| Your assignment |
Each record is to be printed again exactly, though not its pictures.

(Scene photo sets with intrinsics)
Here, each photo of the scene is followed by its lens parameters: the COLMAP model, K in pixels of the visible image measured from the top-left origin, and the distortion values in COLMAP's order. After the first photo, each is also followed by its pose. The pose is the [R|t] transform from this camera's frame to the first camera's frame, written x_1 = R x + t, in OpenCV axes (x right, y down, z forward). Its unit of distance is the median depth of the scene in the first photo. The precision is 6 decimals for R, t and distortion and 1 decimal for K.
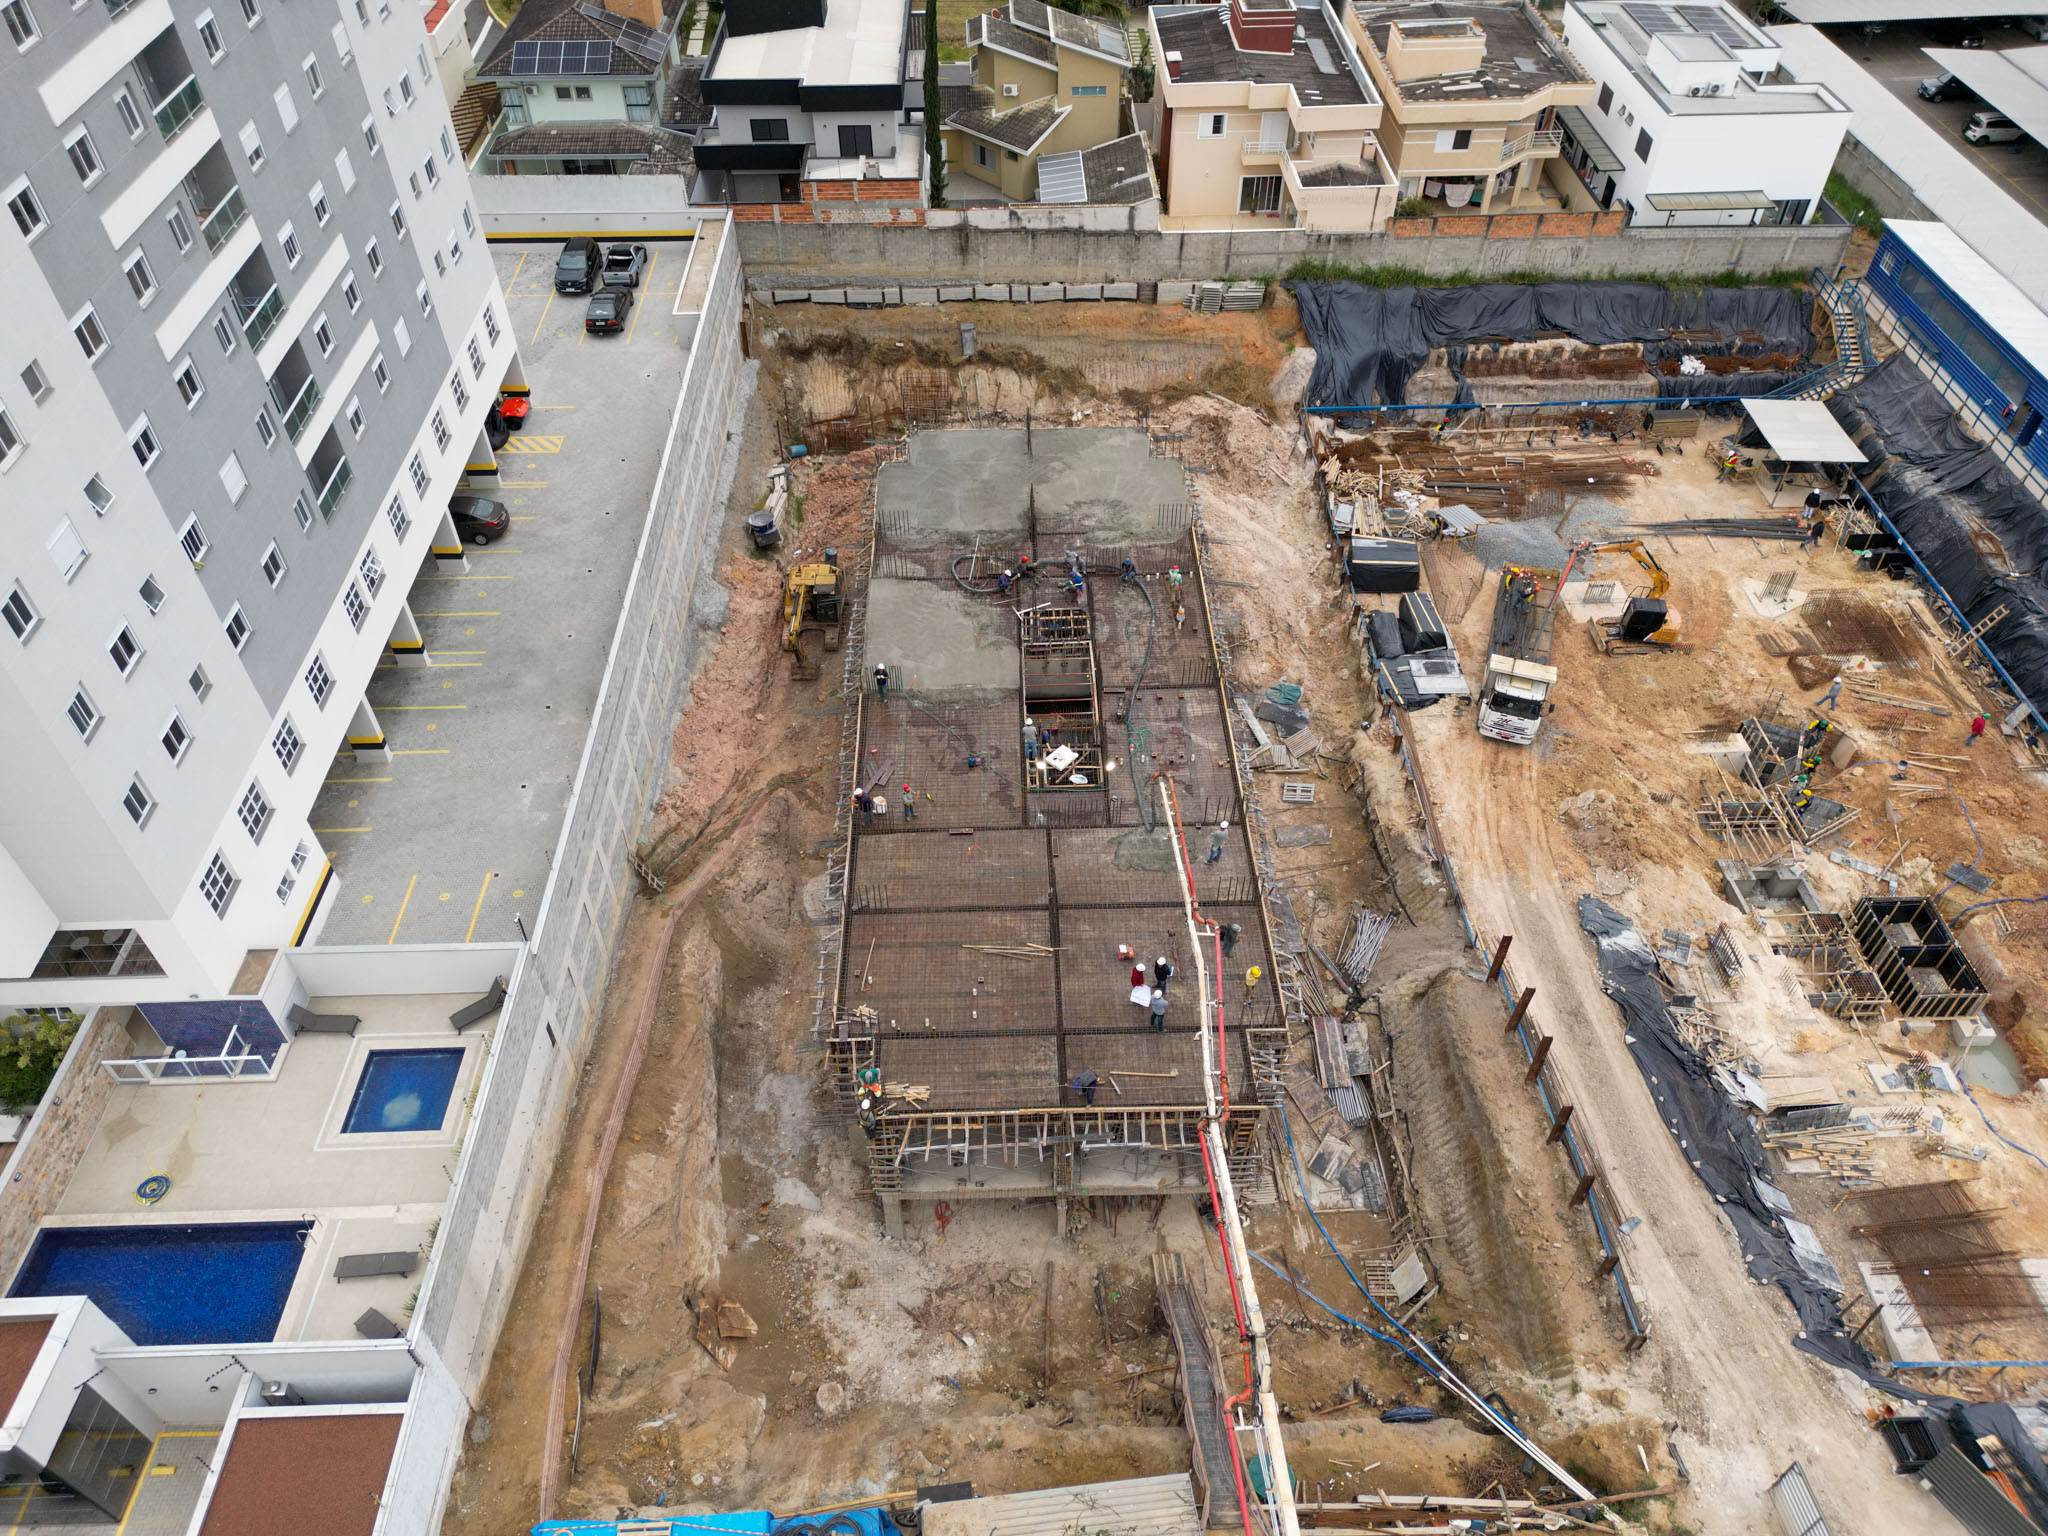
lens RADIAL K [[1437.7, 0, 1017.9], [0, 1437.7, 759.8], [0, 0, 1]] dist [0.060554, -0.048812]
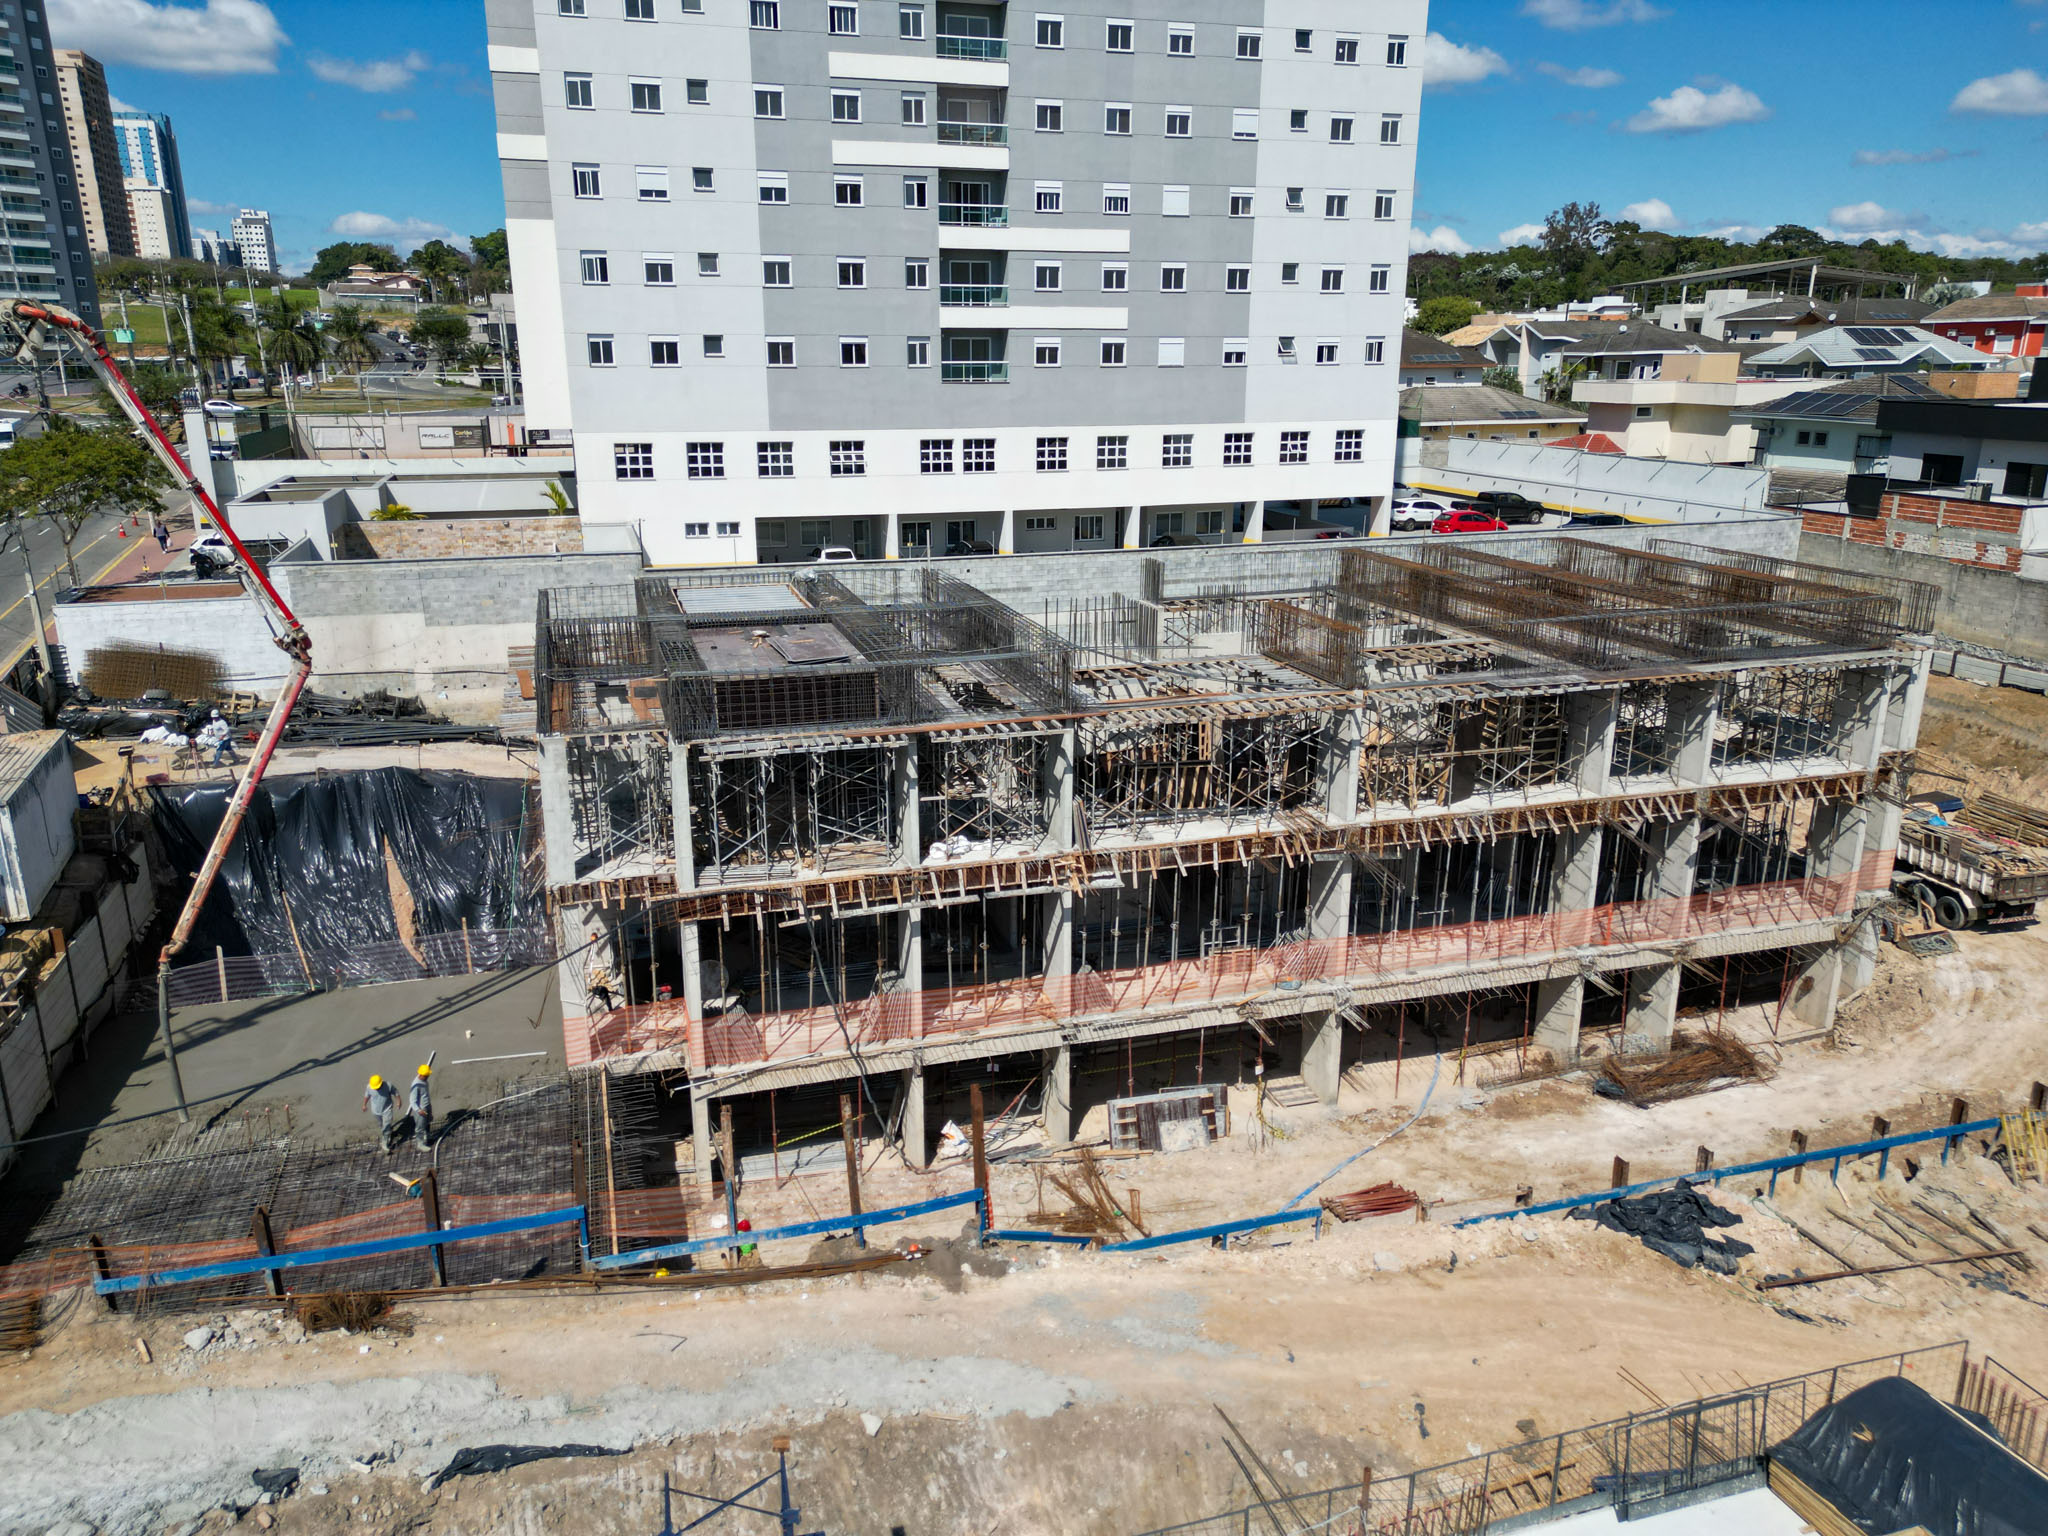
lens RADIAL K [[1437.7, 0, 1017.1], [0, 1437.7, 759.8], [0, 0, 1]] dist [0.060554, -0.048812]
pose [[0.270002, 0.270772, -0.924003, 0.658348], [-0.675797, 0.736857, 0.018456, 0.014336], [0.685855, 0.619455, 0.381940, 0.620975]]
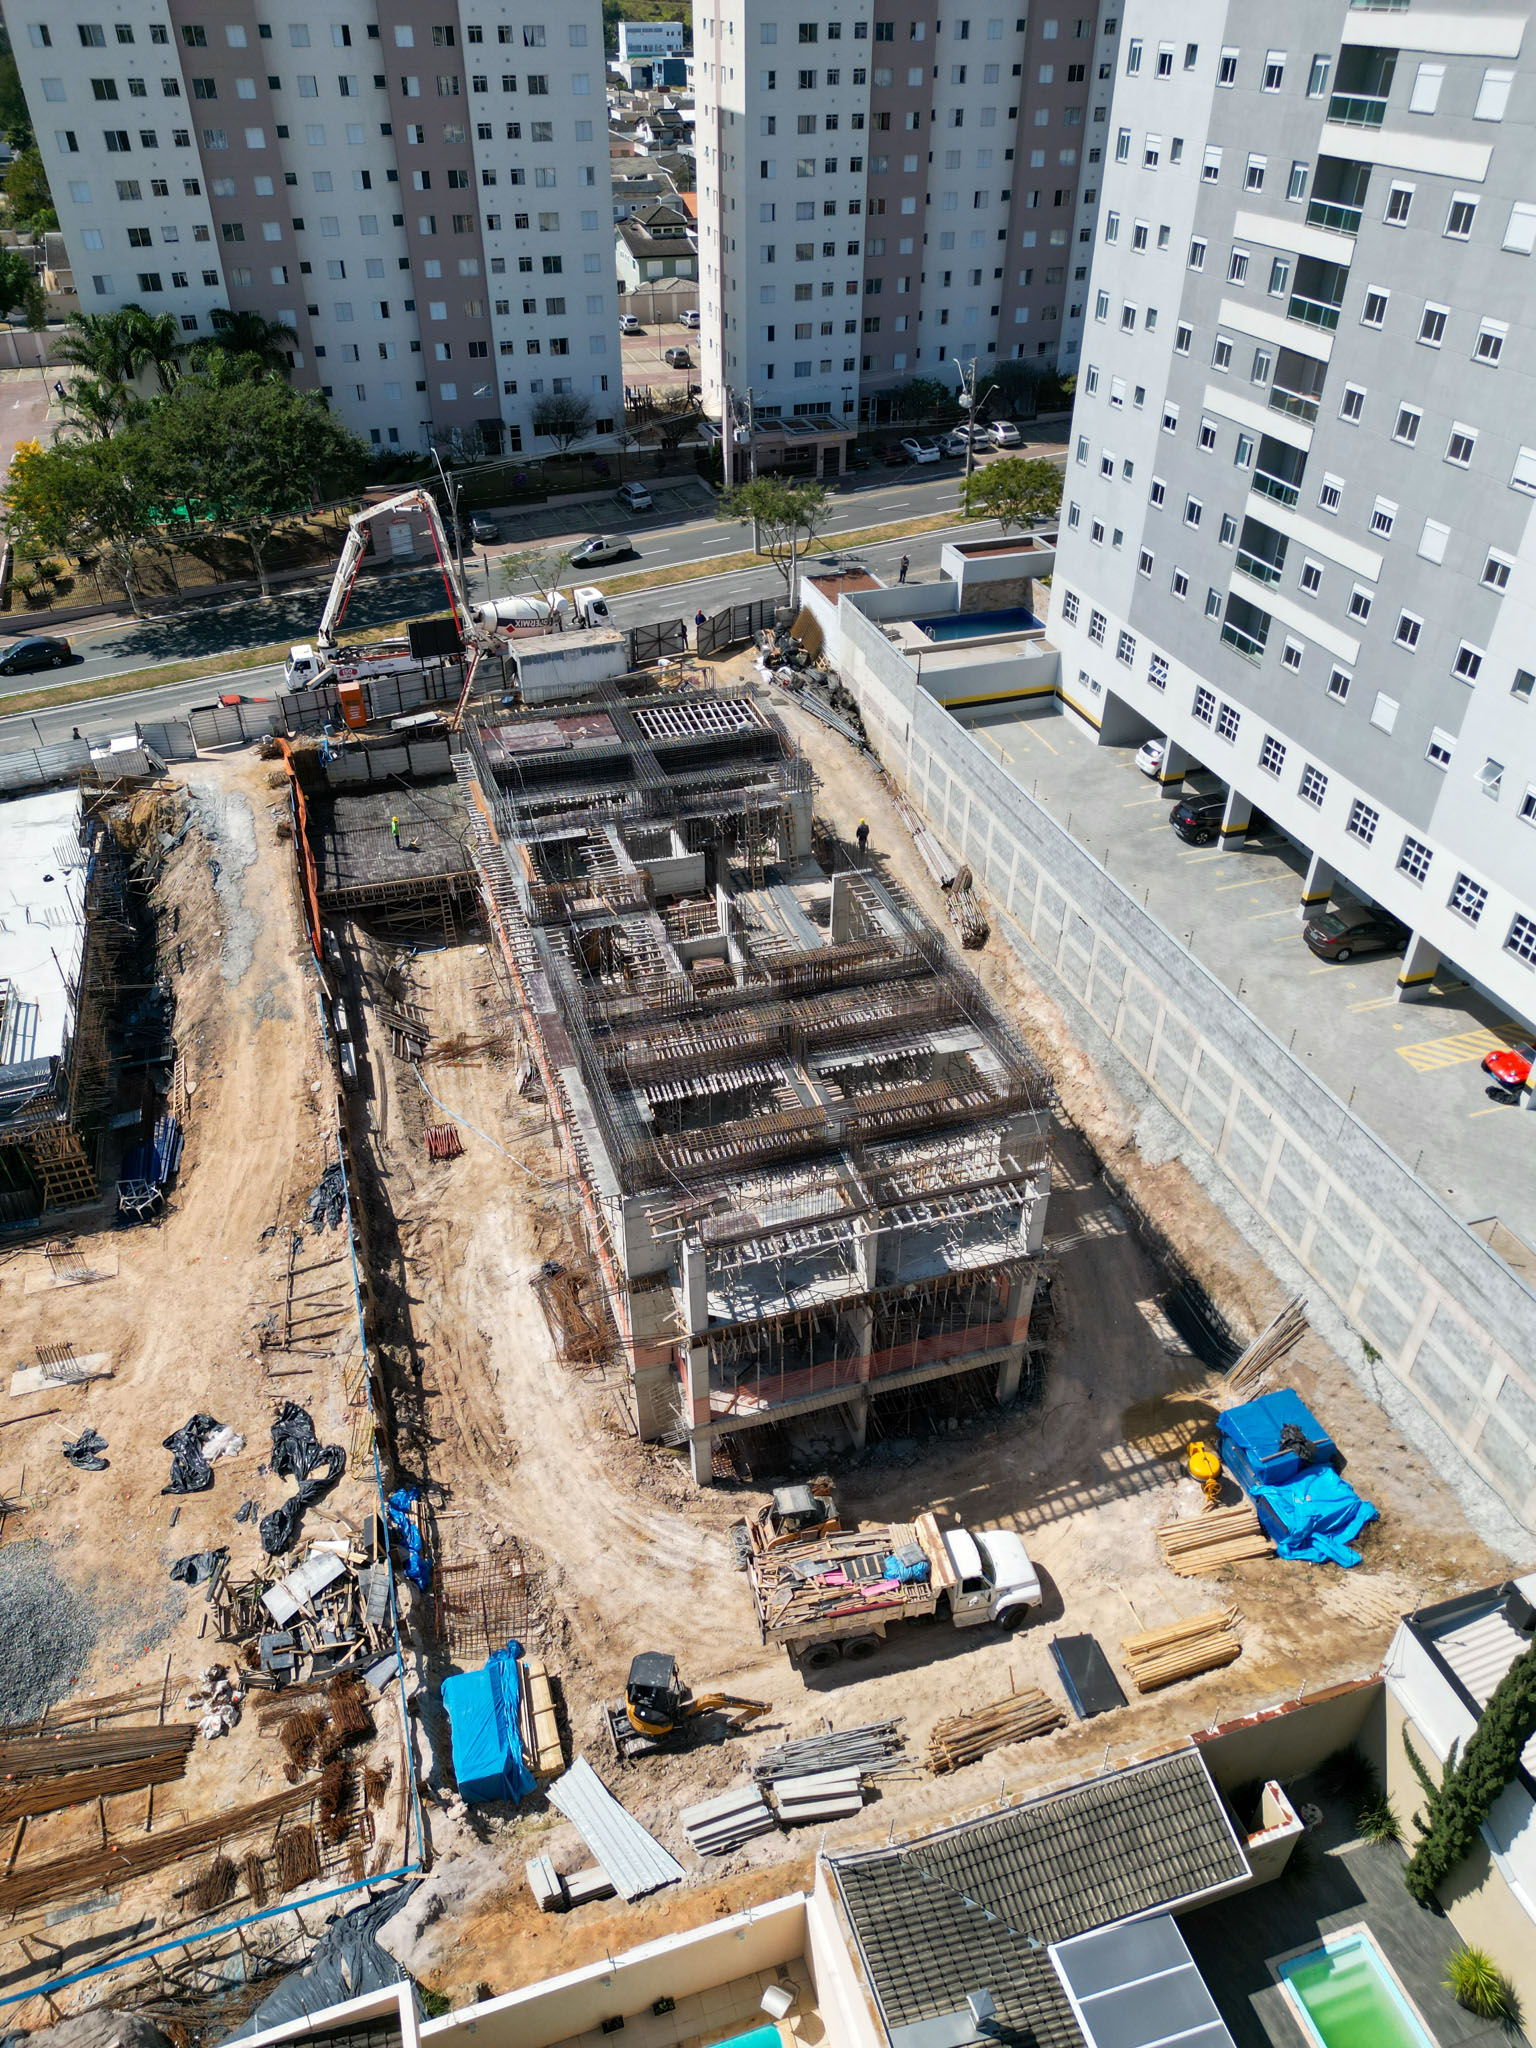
lens RADIAL K [[1437.7, 0, 762.8], [0, 1437.7, 1023.4], [0, 0, 1]] dist [0.060554, -0.048812]
pose [[-0.960196, 0.170425, -0.221313, 0.208497], [-0.191890, 0.173300, 0.965994, -1.026357], [0.202983, 0.970011, -0.133700, 1.151045]]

| Written response |
Here, each photo of the scene is followed by its lens parameters: the COLMAP model, K in pixels of the visible image measured from the top-left origin, and the distortion values in COLMAP's order. After the first photo, each is also followed by its pose. The pose is the [R|t] transform from this camera's frame to the first camera's frame, written x_1 = R x + t, in OpenCV axes (x right, y down, z forward). Its unit of distance is the median depth of the scene in the first photo. The precision is 6 decimals for R, t and distortion and 1 decimal for K.
lens RADIAL K [[1437.7, 0, 1017.9], [0, 1437.7, 759.8], [0, 0, 1]] dist [0.060554, -0.048812]
lens RADIAL K [[1437.7, 0, 1017.1], [0, 1437.7, 759.8], [0, 0, 1]] dist [0.060554, -0.048812]
pose [[0.270002, 0.270772, -0.924003, 0.658348], [-0.675797, 0.736857, 0.018456, 0.014336], [0.685855, 0.619455, 0.381940, 0.620975]]
lens RADIAL K [[1437.7, 0, 762.8], [0, 1437.7, 1023.4], [0, 0, 1]] dist [0.060554, -0.048812]
pose [[-0.960196, 0.170425, -0.221313, 0.208497], [-0.191890, 0.173300, 0.965994, -1.026357], [0.202983, 0.970011, -0.133700, 1.151045]]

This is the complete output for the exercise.